╭─ TEXT SHOWN

The effects of the Reagan tax cuts are pretty well documented. Not only did they result in increased revenues (in adjusted terms), but they also significantly shifted the tax burden to the right, and on to the shoulders of higher income earners.

So let's recap. Increased revenues, decreased burden on lower income earners.

So why isn't this something progressives point to as a success? First, it was a republican. Second, it resulted in increased income inequality, as the wealthy were allowed to keep the money they made. And if you're a progressive, I think it's more acceptable to have a poorer society with a lower gini coefficient than a richer society with a higher value.

#152 | Posted by madbomber at 2017-11-27 01:49 PM | Reply

#148

Well, studies have shown that long term GDP increased when Reagan did it in 1986, Bubba did it in 1997 and Bush in 2001 and 2003. NBER: Tax Rate Cuts Would Raise Long-Term Growth:

In a recent NBER study, Taxation and Economic Growth (NBER Working Paper No. 5826) Eric Engen and Jonathan Skinner conclude that a major tax reform -- on the order of scaling back average tax rates to those last seen in the Eisenhower Administration -- would increase economic growth by at most 0.2 to 0.3 percentage points. The authors caution, however, that while the growth effects of tax reform may be small in the short-term, their impact is much larger over a longer horizon. If an inefficient tax system had retarded economic growth by 0.2 percent since 1960, then GDP in 1996 would be 7.5 percent smaller, for a net reduction in output of $500 billion. To put this in perspective, that level of annual output reduction is nearly ten times this year's federal government budget deficit. Since per capita GDP growth during the past decade has been only 1.3 percent, the lower tax rates would raise real per capita growth by about one-fifth of its recent value.
The problem with the talking point about how bad cuts for the wealthy are is that is conveniently ignores the impact of the cuts on on lower income levels, which, as Syco pointed out, drive increased GDP. Sure, you could cut everyone's taxes but the top earners, but you would never find a politician, Dem or Repub, that would agree to that when in power since they would be cutting their own fundraising throat.

╰─
╭─ RECORDED DATA

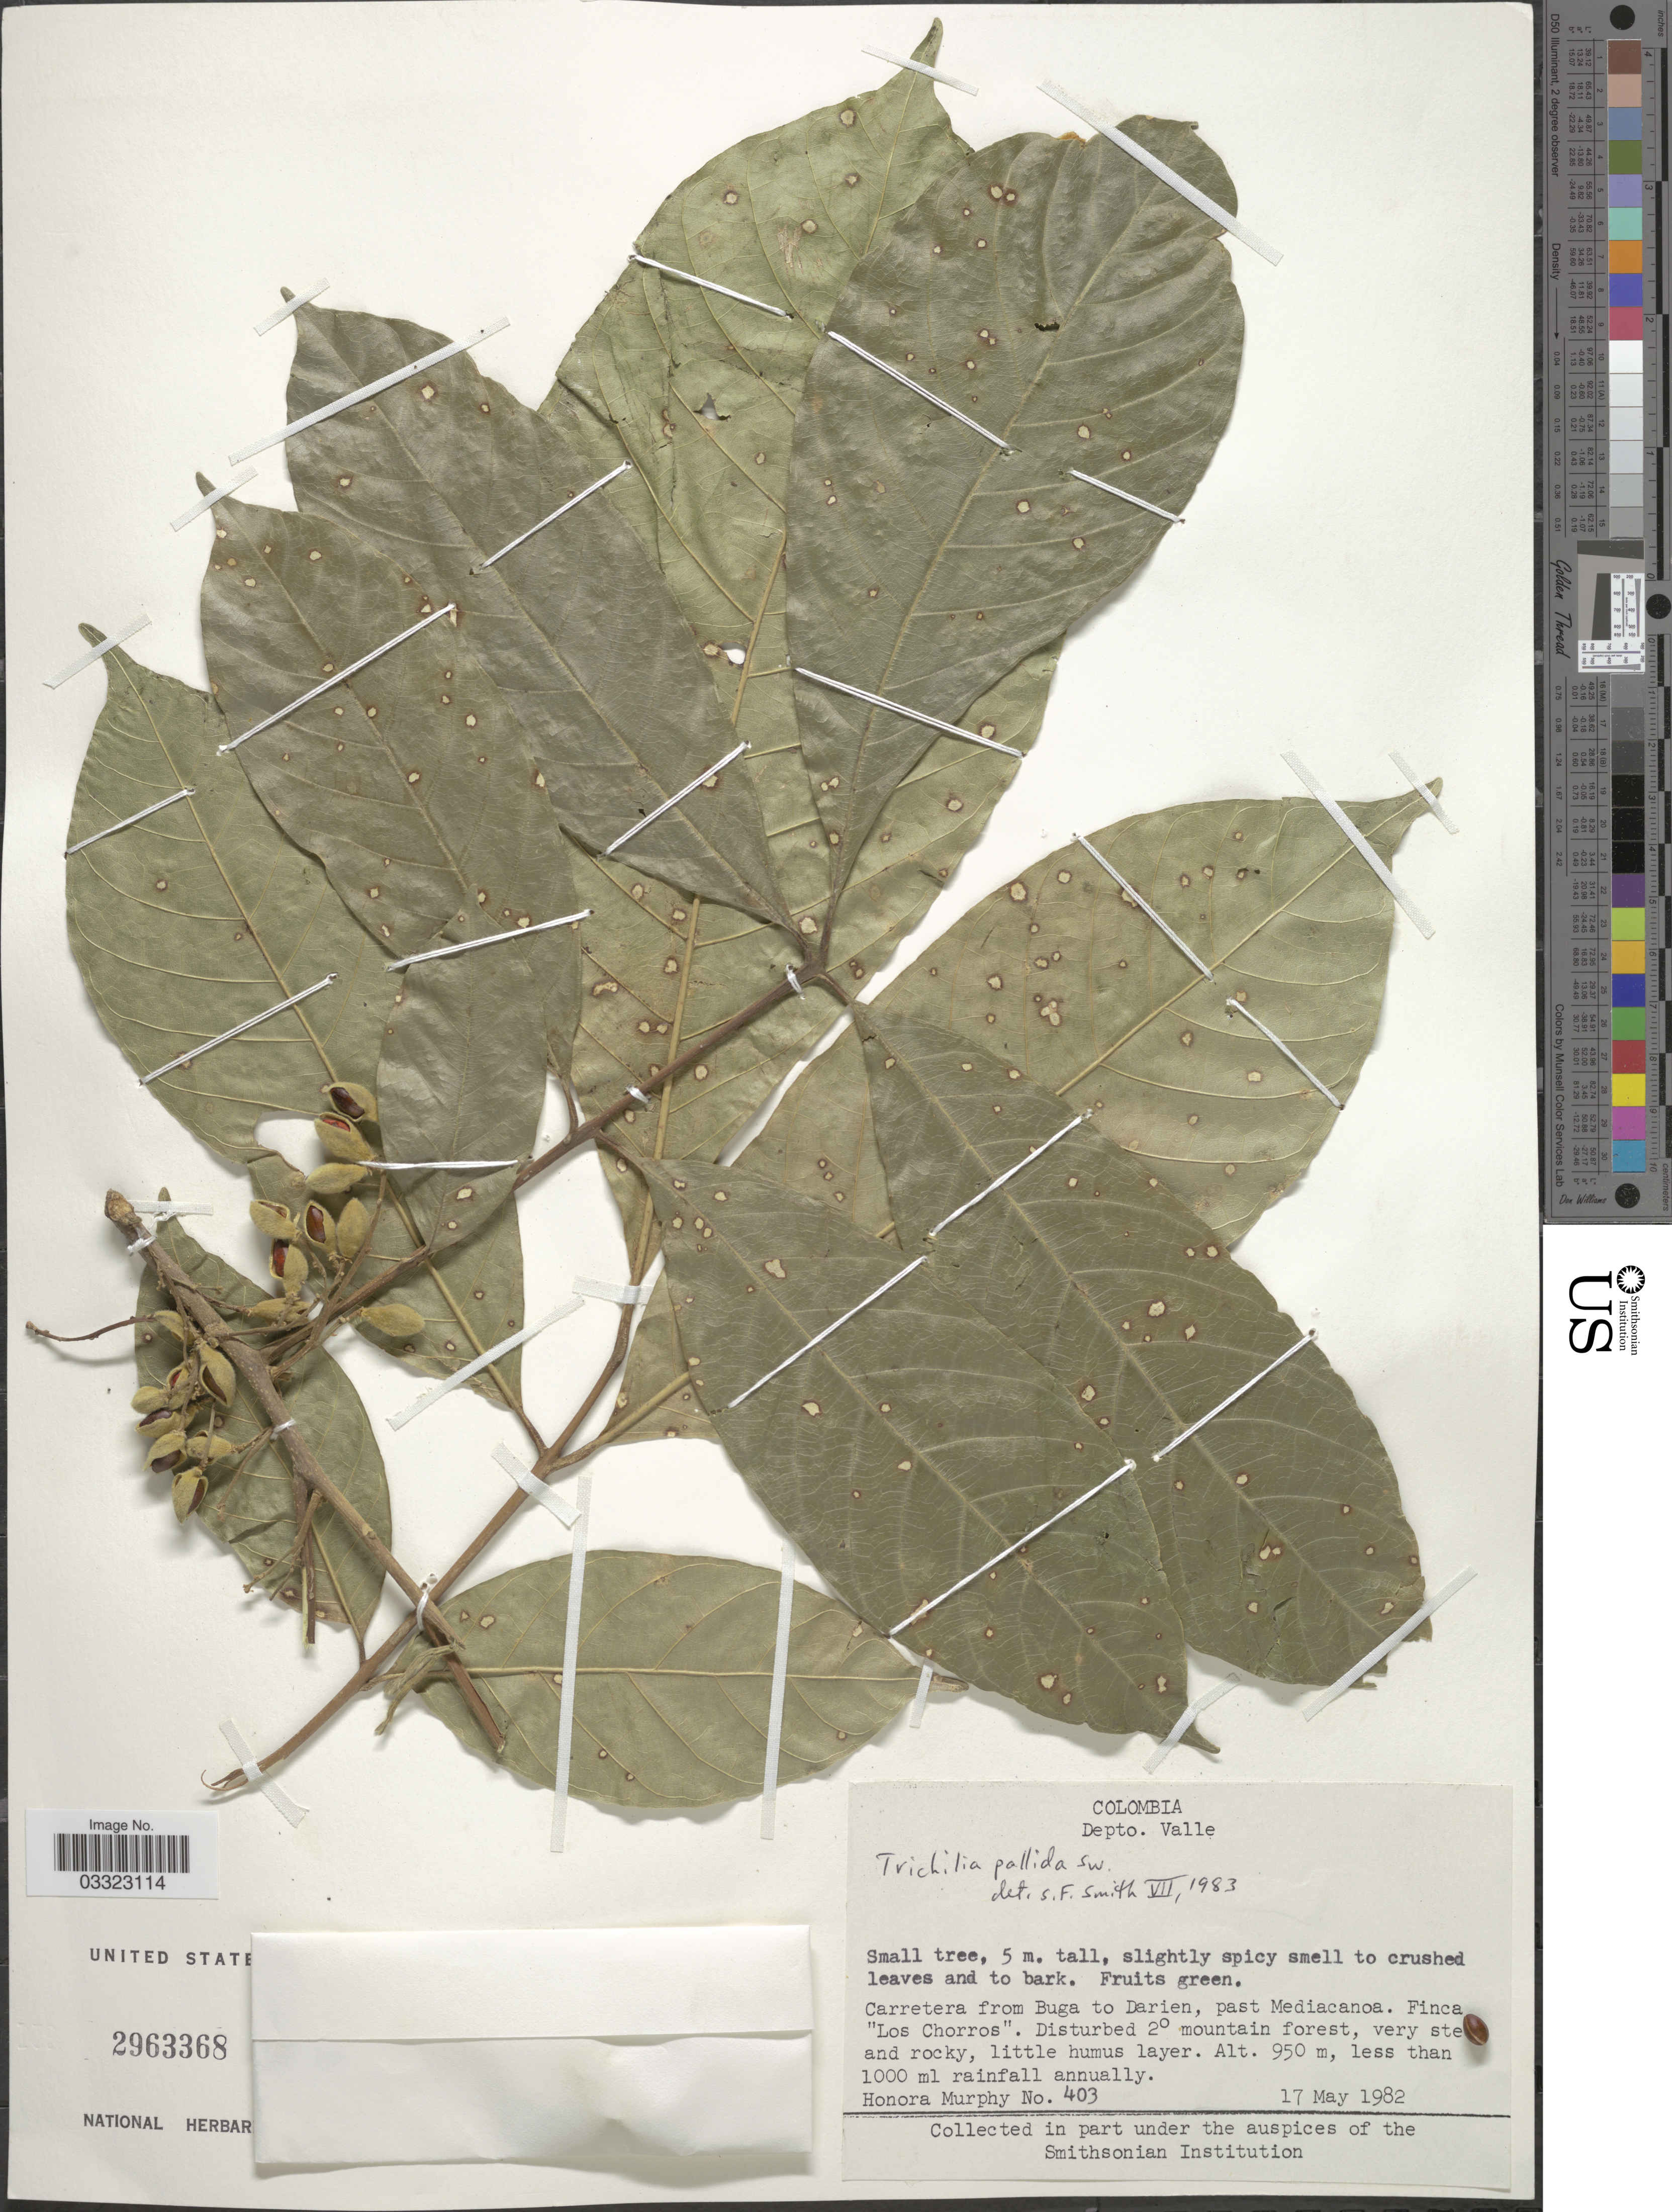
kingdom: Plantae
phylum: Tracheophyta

╰─
╭─ RECORDED DATA

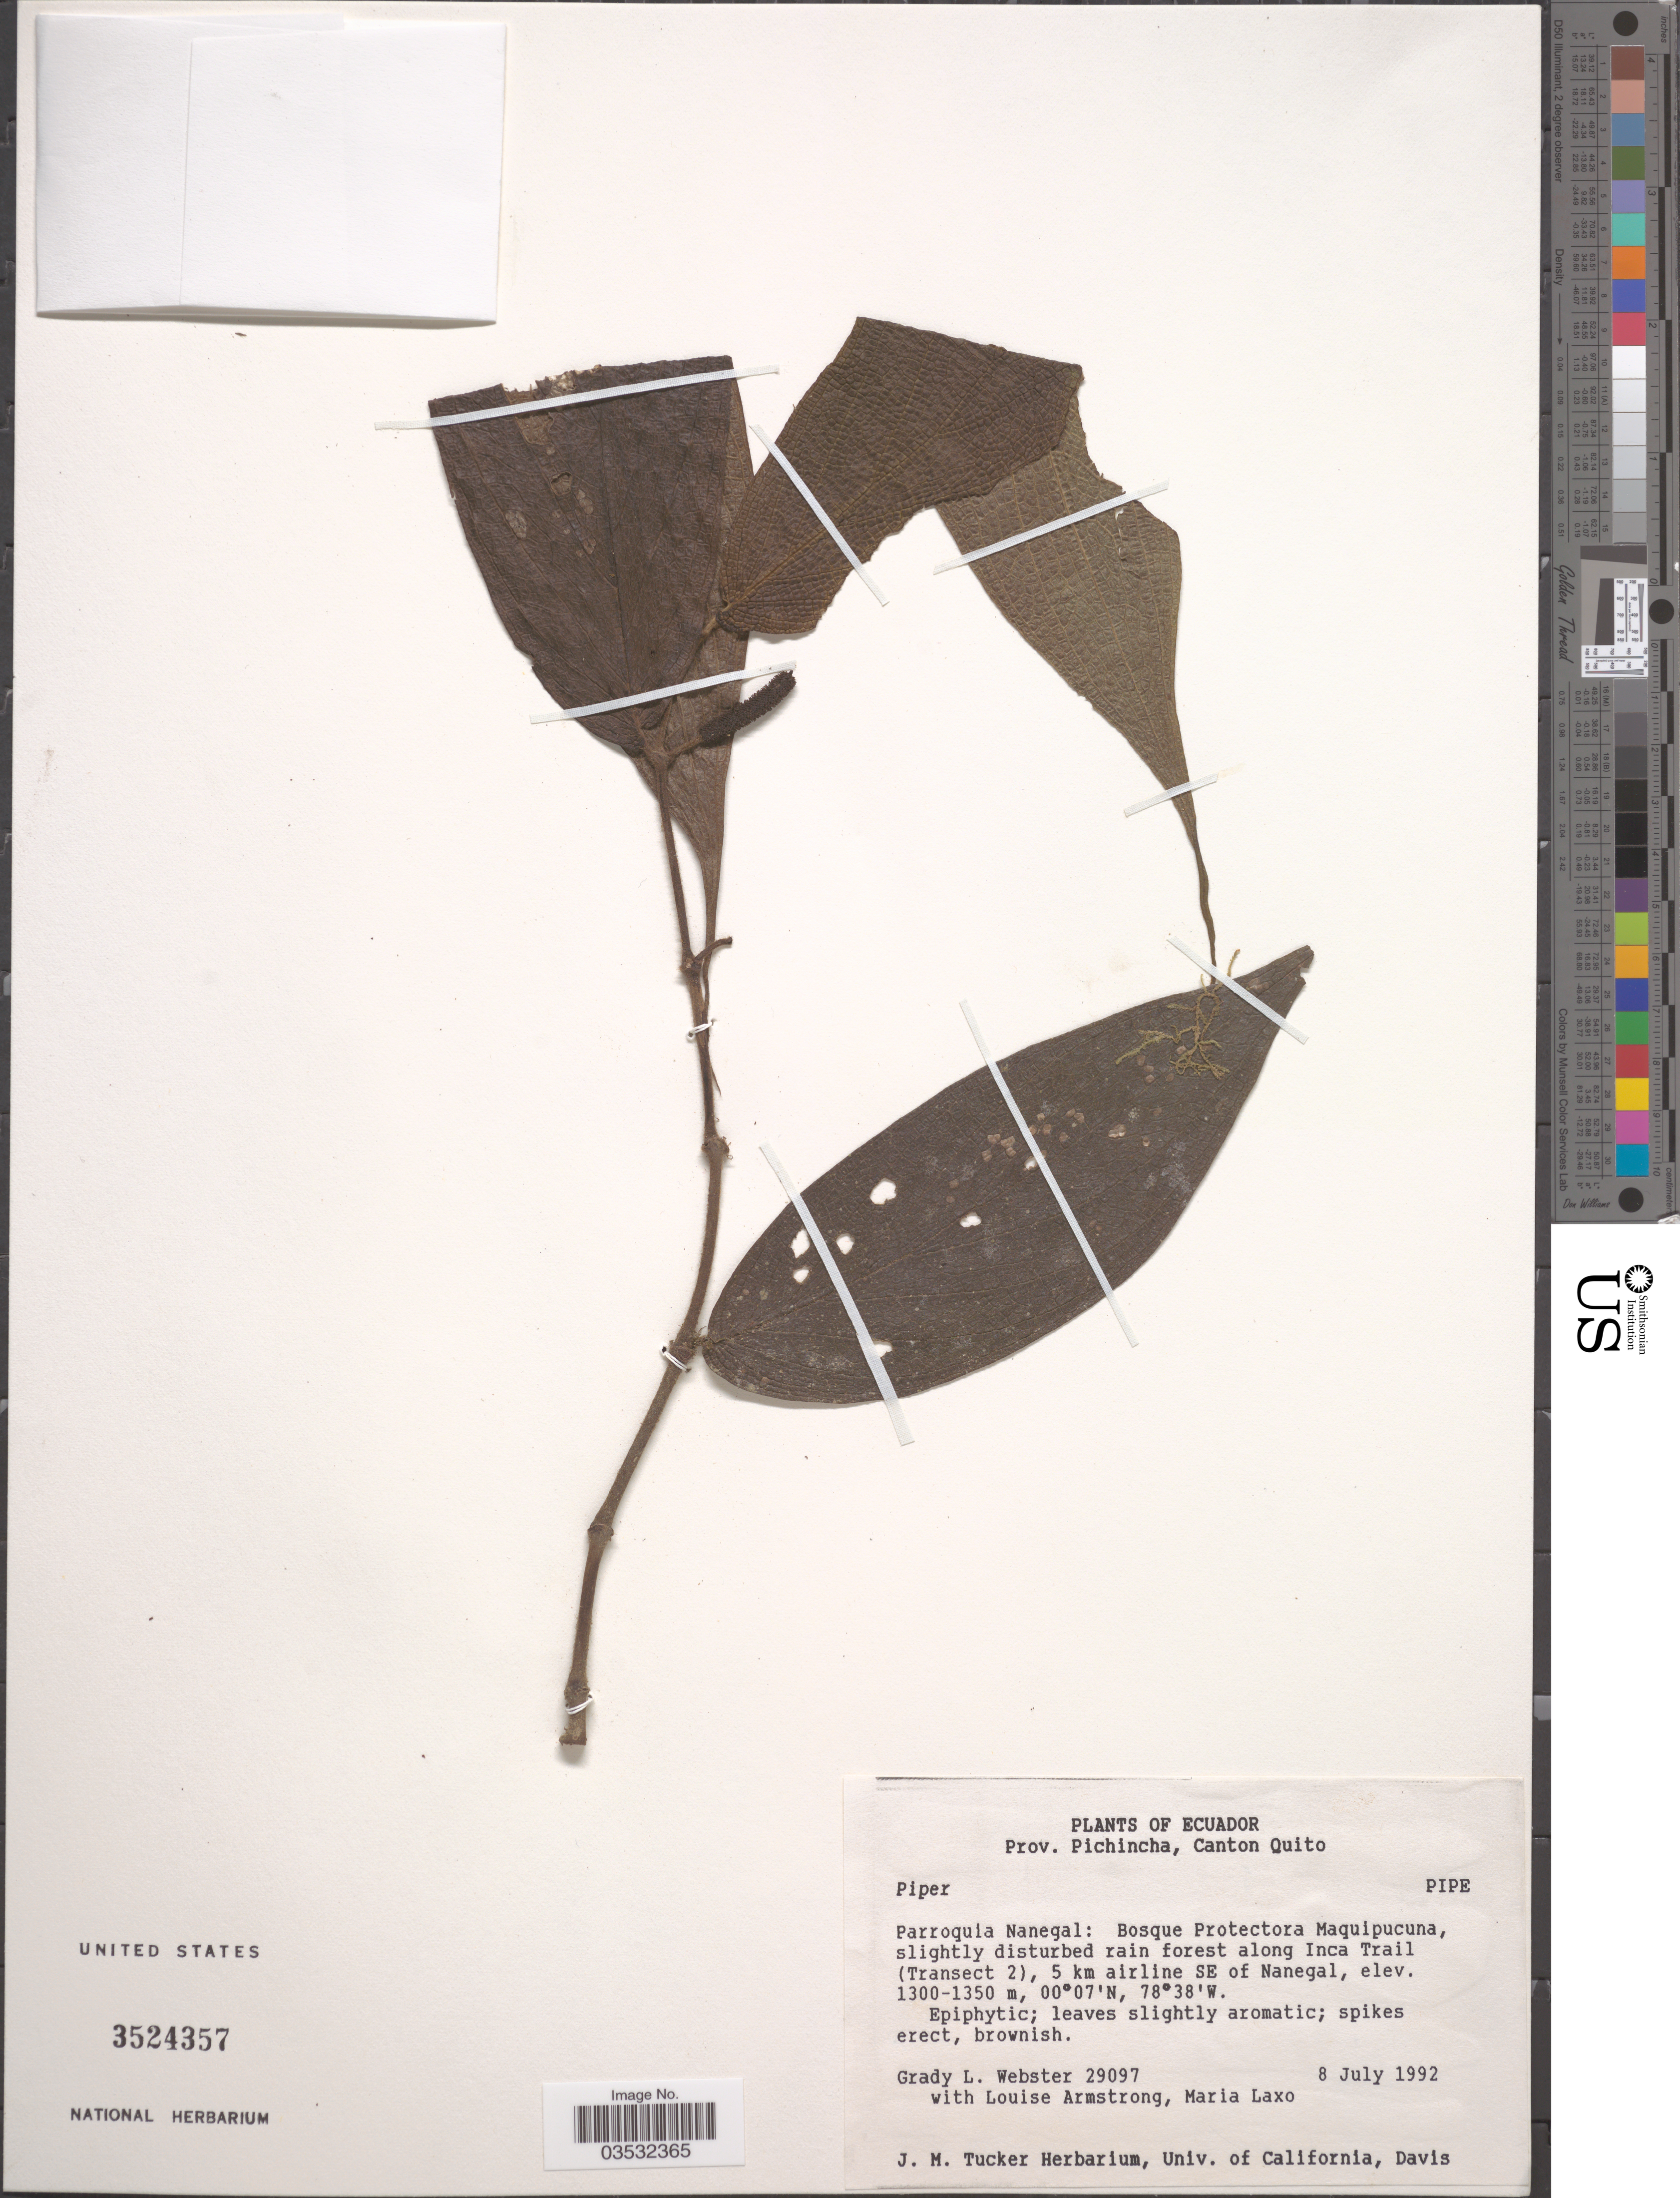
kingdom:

╰─

■ JOB 1
In two sentences, what do the forum posts on tax cuts say?
■ JOB 2
Could you extend the forum posts on tax cuts, starting after their last sentence?

■ EXPECTED ANSWER 1
One post argues that the Reagan tax cuts increased revenues and shifted the tax burden onto higher income earners, and it says progressives don't point to them as a success because a Republican made them and they increased income inequality. A reply cites an NBER study by Eric Engen and Jonathan Skinner finding that a major tax reform would increase economic growth by at most 0.2 to 0.3 percentage points but would have a much larger impact over a longer horizon, and it argues that criticism of cuts for the wealthy ignores the cuts' impact on lower income levels.

■ EXPECTED ANSWER 2
As acknowledged in the NBER study, "Tax rate cuts would raise long-term growth...cutting marginal tax rates across the board by 5 percentage points and cutting average tax rates by 2.5 percentage points would increase the growth rate of U.S. GDP by 0.3 percentage points per year."

#153 | Posted by Rightocenter at 2017-11-27 01:55 PM | Reply

- Corky, your article "proves" nothing,

It's the history, stupid.

Silly Supply-Siders should listen to conservative economist Ben Stein... if they can't quite grasp all the studies that tell them the same thing....

www.youtube.com

#154 | Posted by Corky at 2017-11-27 01:57 PM | Reply

"MadB: What's the buying power $12,500 1980 dollars, expressed as the buying power of 2016 dollars?"

"CPI says $38K"

The inflation calculator I used said $36.4K, but no matter. The SLF didn't start with a pre-defined median personal income indexed in 1980$. I found the number on google. What matters is that, regardless of what year the dollars are indexed in, you can see the 35% increase in median personal incomes. You can check this by entering the data from 1975 and calculating for 2017. It comes out to around $66K, even though the published amount by the SLF is $31K.

If what you were saying was true, then the graph provided by the SLF would show a downward trend...a decrease of 23% in 2016 CPI-U-RS Adjusted Dollars, Not Seasonally Adjusted.

#155 | Posted by madbomber at 2017-11-27 01:58 PM | Reply

"Supply-siders often credit President Reagan's huge 1981 tax cut with spurring robust growth in the ensuing years. But while growth was strong during the 1980s, it was stronger still in the years following President Clinton's 1993 tax increase on top earners.

Whereas GDP grew at an average annual rate of 3.5 percent during the seven years following the 1981 cut, it grew at 3.9 percent per year over the seven-year period following the 1993 tax increase.

In addition, nonresidential fixed investment also grew at an annual rate of over 10 percent during those seven years, compared to a rate of less than 3 percent in the years following both the 1981 and 2001 cuts.

At the same time, median household income and real hourly earnings both grew faster after the 1993 tax increase than after the 1981 tax cut.

A recent paper by the nonpartisan Congressional Research Service also found no correlation during the postwar years between economic growth and the top tax rates on normal income and capital gains.

Moreover, it found no discernible relationship between top tax rates and either investment or private savings, stating that the "reduction in the top statutory tax rates appears to be uncorrelated with saving, investment, and productivity growth."

Obviously, there are many factors that contribute to growth, but economic history clearly shows that there is no correlation between low taxes on the wealthy and high growth rates for the country."

democracyjournal.org

#156 | Posted by Corky at 2017-11-27 02:01 PM | Reply

"The purest supply-side economics experiment to date is finally over. And it was an unmitigated failure.

A diverse coalition of Republicans and Democrats in the Kansas state legislature voted on Tuesday to roll back Governor Sam Brownback's sweeping 2012 tax cuts, overriding his veto.

After five disastrous years, Brownback's historically ambitious plan to make real every Norquistian's sweetest fantasy has been beaten back to the regressive hell from whence it came."

newrepublic.com

Supply-siders want to Make America Kansas Again.

#157 | Posted by Corky at 2017-11-27 02:02 PM | Reply

"If what you were saying was true, then the graph provided by the SLF would show a downward trend"

What I'm saying is true.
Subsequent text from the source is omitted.